LONDON (Reuters) - Vitol reported higher traded volumes last year on Tuesday, cementing its position as the world’s largest oil trader, and said it expected oil demand growth to peak by around 2034.
The estimate for demand growth to begin falling is later than before, despite global efforts to reduce carbon emissions from using oil. Vitol’s chairman Ian Taylor said in late 2017 he saw oil demand growth peaking by 2028-2030.
“We anticipate that oil demand will continue to grow for the next 15 years, even with a marked increase in the sales of electric vehicles, but that demand growth will begin to be impacted thereafter,” Vitol said in a statement, adding that it has been investing in greener, renewable energies.

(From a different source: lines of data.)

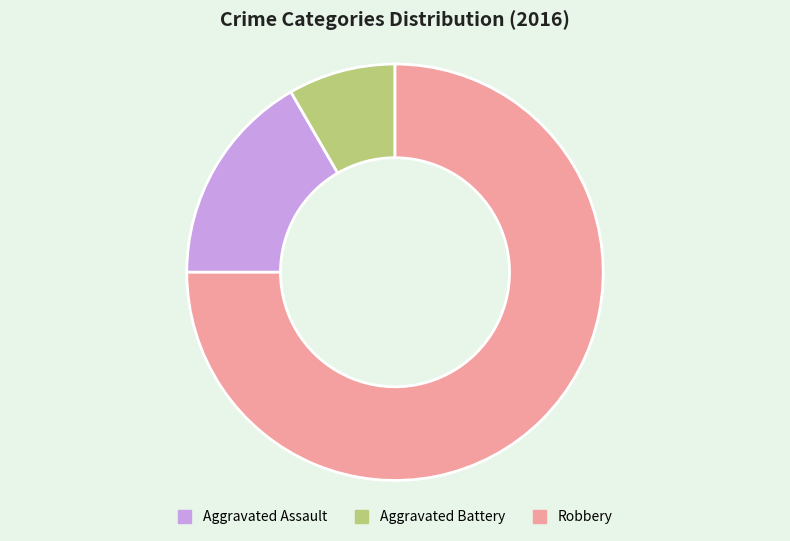

Which category has the smallest portion of the pie?

Aggravated Battery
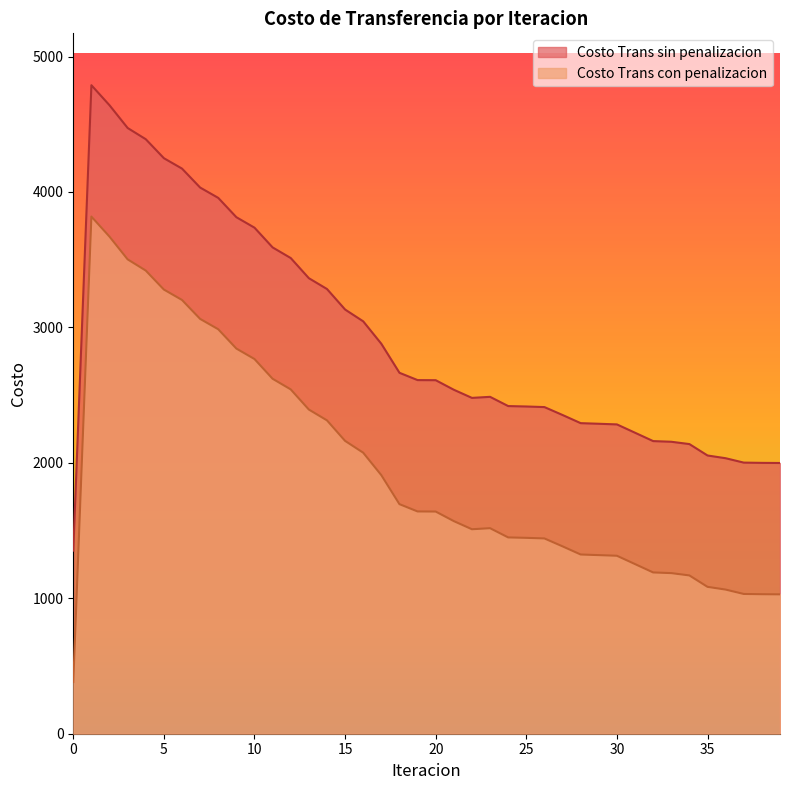

Is the value of Costo Trans con penalizacion at 9 greater than the value of Costo Trans sin penalizacion at 2?

Yes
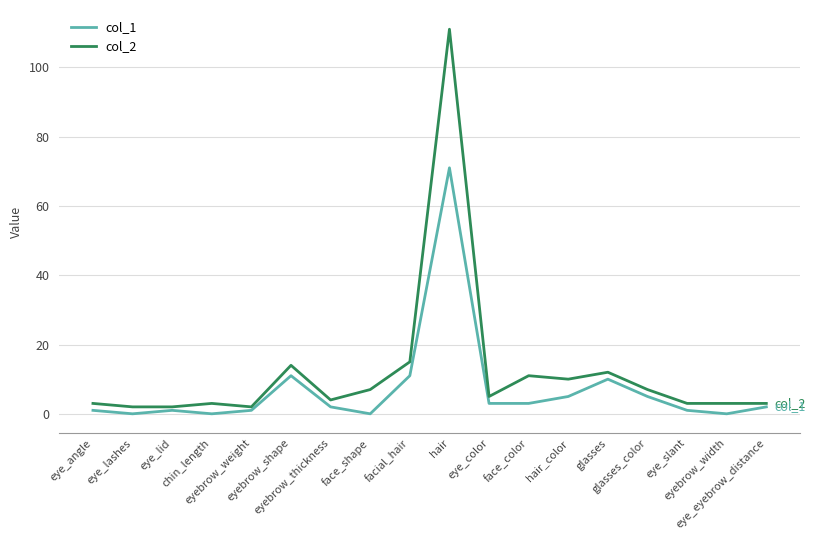

At eye_eyebrow_distance, list the series in order from largest to smallest.

col_2, col_1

Vitol, which is run out of London, also said its traded crude and products volumes rose to 7.4 million barrels per day (bpd) last year, up from 7.2 million bpd in 2017.
Total oil volume was 357 million tonnes, up slightly from 349 million tonnes the previous year, it said in a statement.
Crude continued to represent the bulk of those volumes, rising to 3.8 million bpd from 3.6 million in 2017. On the products side, gasoline volume rebounded by 30 percent to 44 million tonnes while fuel oil and naphtha declined.
Its traded liquefied natural gas volume rose to 7.8 million tonnes in 2018, up from 7.4 million.
Turnover increased on the back of rising oil prices to $231 billion (174 billion pounds) last year, up from $181 billion in 2017. Vitol did not disclose its net profit.
The Financial Times said on Monday the firm’s net income was $1.7 billion, excluding a $200 million hit for currency and depreciation, compared with $1.5 billion in 2017.
The year was also marked by raising cash from major assets, namely Vitol’s downstream businesses Viva Energy Australia and Vivo Energy that were both listed.
The firm also completed the acquisition of Noble Group’s oil business, increased its stake in storage firm VTTI to 50 percent and bought 50 percent of Brazilian retail network Rodoil.
Vitol expects a major upstream investment in Nigeria to close later this year. The firm is part of a consortium that agreed to buy Petrobras’ interests in two major blocks that produce around 370,000 bpd for $1.41 billion.
Oil and gas production in its Ghana interest was ramping up to 85,000 bpd, Vitol said.